▸ Work instructions
Below are some records; copy each line in them that contains "name".

▸ Dataset excerpts
[Start of Attachment]
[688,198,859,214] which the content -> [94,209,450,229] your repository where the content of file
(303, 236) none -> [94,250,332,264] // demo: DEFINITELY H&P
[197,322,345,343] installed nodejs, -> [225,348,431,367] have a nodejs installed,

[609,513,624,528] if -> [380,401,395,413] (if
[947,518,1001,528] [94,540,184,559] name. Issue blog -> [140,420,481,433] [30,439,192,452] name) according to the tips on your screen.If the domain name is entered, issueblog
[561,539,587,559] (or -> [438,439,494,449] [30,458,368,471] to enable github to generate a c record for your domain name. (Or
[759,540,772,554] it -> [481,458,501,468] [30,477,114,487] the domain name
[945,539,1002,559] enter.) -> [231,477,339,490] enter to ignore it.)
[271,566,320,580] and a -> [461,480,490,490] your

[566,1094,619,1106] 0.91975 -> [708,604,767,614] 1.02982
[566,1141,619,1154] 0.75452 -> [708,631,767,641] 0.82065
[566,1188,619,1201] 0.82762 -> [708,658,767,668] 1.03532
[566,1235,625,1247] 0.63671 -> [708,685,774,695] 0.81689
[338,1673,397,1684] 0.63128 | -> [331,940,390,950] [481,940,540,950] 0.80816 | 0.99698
[End of Attachment]
▸ Answer to this exercise
[947,518,1001,528] [94,540,184,559] name. Issue blog -> [140,420,481,433] [30,439,192,452] name) according to the tips on your screen.If the domain name is entered, issueblog
[561,539,587,559] (or -> [438,439,494,449] [30,458,368,471] to enable github to generate a c record for your domain name. (Or
[759,540,772,554] it -> [481,458,501,468] [30,477,114,487] the domain name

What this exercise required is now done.